Please copy the lines below exactly, from the first one through the line showing "höheren Anteil an".
*** Opening The input ***
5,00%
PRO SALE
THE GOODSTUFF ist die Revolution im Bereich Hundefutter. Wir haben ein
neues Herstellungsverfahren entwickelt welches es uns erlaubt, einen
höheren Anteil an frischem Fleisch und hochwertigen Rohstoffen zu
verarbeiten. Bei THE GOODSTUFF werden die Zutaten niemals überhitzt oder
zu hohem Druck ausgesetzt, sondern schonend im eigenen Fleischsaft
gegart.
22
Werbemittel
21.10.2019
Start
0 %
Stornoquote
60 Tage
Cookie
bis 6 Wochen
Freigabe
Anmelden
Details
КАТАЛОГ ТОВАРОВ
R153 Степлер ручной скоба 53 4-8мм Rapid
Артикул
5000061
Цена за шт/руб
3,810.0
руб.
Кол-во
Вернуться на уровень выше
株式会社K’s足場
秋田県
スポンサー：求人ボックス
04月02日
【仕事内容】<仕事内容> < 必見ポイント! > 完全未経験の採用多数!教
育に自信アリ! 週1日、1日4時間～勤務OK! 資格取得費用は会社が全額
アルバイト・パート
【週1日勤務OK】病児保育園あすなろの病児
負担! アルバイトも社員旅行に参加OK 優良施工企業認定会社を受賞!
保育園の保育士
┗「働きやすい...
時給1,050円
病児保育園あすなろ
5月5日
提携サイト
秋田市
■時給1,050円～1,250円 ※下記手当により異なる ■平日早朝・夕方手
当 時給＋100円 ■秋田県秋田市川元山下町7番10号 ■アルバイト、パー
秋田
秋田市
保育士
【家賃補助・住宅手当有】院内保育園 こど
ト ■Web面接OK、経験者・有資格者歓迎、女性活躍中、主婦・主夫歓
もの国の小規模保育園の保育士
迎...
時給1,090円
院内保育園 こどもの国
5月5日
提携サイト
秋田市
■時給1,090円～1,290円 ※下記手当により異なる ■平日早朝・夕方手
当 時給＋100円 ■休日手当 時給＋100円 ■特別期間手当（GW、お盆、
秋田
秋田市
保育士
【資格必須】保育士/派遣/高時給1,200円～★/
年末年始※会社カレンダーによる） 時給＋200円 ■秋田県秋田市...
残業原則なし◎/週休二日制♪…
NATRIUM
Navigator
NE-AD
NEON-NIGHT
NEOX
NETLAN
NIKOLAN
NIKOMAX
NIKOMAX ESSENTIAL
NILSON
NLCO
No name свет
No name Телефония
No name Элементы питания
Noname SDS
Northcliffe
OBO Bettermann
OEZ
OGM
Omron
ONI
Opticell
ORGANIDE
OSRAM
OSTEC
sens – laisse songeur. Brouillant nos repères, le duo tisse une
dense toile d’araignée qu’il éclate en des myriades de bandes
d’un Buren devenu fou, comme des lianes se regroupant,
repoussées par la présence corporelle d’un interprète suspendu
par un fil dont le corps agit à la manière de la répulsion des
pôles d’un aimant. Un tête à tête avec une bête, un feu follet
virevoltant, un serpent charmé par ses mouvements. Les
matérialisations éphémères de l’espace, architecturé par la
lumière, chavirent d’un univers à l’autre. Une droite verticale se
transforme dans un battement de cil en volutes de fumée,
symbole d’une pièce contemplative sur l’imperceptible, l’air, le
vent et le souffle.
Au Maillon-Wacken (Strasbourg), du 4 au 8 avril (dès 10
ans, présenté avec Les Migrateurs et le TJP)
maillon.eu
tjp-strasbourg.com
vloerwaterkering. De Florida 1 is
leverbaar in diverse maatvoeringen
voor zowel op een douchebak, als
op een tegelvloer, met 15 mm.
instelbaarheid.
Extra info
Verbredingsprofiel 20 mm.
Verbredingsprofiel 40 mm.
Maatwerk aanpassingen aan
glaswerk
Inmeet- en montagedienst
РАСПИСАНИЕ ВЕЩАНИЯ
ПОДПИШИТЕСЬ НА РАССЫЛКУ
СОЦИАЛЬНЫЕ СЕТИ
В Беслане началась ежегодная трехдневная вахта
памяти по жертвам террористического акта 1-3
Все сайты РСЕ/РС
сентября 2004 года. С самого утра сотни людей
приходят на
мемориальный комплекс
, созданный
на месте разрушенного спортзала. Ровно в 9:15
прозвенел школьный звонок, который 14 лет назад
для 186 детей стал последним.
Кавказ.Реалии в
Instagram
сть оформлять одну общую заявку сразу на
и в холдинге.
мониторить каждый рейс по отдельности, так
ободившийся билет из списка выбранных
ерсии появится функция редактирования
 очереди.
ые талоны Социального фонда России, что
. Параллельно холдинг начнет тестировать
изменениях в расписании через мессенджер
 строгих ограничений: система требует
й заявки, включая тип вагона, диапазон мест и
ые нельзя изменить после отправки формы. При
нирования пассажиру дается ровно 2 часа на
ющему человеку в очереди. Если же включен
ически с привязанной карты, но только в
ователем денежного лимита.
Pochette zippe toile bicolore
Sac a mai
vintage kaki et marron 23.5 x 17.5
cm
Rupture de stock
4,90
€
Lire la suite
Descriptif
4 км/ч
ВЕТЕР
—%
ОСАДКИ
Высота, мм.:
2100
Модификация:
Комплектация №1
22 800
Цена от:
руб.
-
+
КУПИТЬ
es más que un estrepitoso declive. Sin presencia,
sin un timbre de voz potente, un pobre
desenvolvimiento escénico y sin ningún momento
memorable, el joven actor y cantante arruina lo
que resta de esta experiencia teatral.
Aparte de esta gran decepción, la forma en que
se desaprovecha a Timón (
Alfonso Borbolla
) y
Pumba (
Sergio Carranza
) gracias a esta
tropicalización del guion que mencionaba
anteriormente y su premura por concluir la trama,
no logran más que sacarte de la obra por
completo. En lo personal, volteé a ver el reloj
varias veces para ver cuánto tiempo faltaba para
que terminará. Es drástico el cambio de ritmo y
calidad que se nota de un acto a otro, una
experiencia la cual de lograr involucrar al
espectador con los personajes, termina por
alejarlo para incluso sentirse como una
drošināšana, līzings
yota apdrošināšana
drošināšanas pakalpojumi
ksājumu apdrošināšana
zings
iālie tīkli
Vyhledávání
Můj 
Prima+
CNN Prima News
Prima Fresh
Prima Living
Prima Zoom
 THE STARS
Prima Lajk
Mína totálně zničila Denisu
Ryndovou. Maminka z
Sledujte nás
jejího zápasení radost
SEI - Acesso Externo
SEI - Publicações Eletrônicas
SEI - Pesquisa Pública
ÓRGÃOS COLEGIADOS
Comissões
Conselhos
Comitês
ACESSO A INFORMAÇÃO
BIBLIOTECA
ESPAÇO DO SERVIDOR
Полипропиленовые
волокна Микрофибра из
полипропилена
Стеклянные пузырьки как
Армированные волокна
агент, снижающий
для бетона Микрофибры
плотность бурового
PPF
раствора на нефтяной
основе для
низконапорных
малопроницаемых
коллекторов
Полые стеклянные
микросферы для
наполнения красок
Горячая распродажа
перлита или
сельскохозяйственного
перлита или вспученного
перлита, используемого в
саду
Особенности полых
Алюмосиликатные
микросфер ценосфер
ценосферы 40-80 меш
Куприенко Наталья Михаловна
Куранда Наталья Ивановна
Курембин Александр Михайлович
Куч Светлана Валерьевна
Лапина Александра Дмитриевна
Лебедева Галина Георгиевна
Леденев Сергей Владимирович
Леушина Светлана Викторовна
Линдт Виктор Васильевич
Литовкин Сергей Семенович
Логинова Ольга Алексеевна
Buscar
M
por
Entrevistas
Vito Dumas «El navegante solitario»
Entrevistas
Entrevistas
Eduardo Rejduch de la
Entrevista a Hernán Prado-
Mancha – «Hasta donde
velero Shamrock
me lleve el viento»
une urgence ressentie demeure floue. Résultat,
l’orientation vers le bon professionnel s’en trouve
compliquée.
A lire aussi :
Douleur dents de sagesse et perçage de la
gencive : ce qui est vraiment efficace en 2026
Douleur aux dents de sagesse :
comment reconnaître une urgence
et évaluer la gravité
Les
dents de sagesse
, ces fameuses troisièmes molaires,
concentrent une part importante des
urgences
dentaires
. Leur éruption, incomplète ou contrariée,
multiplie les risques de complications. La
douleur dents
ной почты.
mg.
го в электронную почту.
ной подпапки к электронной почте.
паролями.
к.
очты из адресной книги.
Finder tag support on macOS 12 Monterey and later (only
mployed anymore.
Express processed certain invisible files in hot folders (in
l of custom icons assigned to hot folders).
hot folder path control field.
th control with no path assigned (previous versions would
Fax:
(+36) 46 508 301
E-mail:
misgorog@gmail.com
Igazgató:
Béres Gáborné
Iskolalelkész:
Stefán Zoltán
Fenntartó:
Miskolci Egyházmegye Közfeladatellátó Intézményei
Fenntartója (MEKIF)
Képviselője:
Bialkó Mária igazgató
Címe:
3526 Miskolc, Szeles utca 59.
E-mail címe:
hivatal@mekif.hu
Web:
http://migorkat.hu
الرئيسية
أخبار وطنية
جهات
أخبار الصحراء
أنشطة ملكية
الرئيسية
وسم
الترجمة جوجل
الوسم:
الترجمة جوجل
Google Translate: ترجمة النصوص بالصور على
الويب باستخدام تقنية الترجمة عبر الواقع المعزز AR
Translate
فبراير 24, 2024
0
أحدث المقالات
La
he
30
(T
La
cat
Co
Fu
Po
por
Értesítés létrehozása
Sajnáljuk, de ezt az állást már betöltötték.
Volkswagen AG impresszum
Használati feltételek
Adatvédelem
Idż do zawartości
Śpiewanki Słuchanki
*** Closing The input ***
# Solution to this task
5,00%
PRO SALE
THE GOODSTUFF ist die Revolution im Bereich Hundefutter. Wir haben ein
neues Herstellungsverfahren entwickelt welches es uns erlaubt, einen
höheren Anteil an frischem Fleisch und hochwertigen Rohstoffen zu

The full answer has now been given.